Collected data

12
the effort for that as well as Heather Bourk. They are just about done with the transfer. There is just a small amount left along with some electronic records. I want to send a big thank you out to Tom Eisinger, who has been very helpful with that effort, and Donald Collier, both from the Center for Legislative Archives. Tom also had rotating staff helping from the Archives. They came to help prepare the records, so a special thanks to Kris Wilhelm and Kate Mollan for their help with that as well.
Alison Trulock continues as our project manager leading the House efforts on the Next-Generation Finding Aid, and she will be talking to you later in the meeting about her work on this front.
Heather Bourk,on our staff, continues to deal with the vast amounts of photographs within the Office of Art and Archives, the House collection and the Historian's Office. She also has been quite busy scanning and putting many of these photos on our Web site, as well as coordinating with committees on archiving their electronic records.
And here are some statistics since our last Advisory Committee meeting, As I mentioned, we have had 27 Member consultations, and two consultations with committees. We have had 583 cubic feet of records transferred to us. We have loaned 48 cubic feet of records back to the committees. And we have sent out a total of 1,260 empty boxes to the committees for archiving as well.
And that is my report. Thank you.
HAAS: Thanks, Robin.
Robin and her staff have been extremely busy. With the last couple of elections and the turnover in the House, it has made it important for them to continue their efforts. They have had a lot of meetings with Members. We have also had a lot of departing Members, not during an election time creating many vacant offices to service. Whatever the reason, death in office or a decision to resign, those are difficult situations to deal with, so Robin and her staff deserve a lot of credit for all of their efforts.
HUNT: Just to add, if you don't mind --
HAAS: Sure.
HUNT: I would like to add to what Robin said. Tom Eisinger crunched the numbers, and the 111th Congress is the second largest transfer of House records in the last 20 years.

Work item
Please give back only the lines between the first line of the entries and the line with "HAAS: Thanks, Robin.", both ends included, word for word.

Answer for this exercise
12
the effort for that as well as Heather Bourk. They are just about done with the transfer. There is just a small amount left along with some electronic records. I want to send a big thank you out to Tom Eisinger, who has been very helpful with that effort, and Donald Collier, both from the Center for Legislative Archives. Tom also had rotating staff helping from the Archives. They came to help prepare the records, so a special thanks to Kris Wilhelm and Kate Mollan for their help with that as well.
Alison Trulock continues as our project manager leading the House efforts on the Next-Generation Finding Aid, and she will be talking to you later in the meeting about her work on this front.
Heather Bourk,on our staff, continues to deal with the vast amounts of photographs within the Office of Art and Archives, the House collection and the Historian's Office. She also has been quite busy scanning and putting many of these photos on our Web site, as well as coordinating with committees on archiving their electronic records.
And here are some statistics since our last Advisory Committee meeting, As I mentioned, we have had 27 Member consultations, and two consultations with committees. We have had 583 cubic feet of records transferred to us. We have loaned 48 cubic feet of records back to the committees. And we have sent out a total of 1,260 empty boxes to the committees for archiving as well.
And that is my report. Thank you.
HAAS: Thanks, Robin.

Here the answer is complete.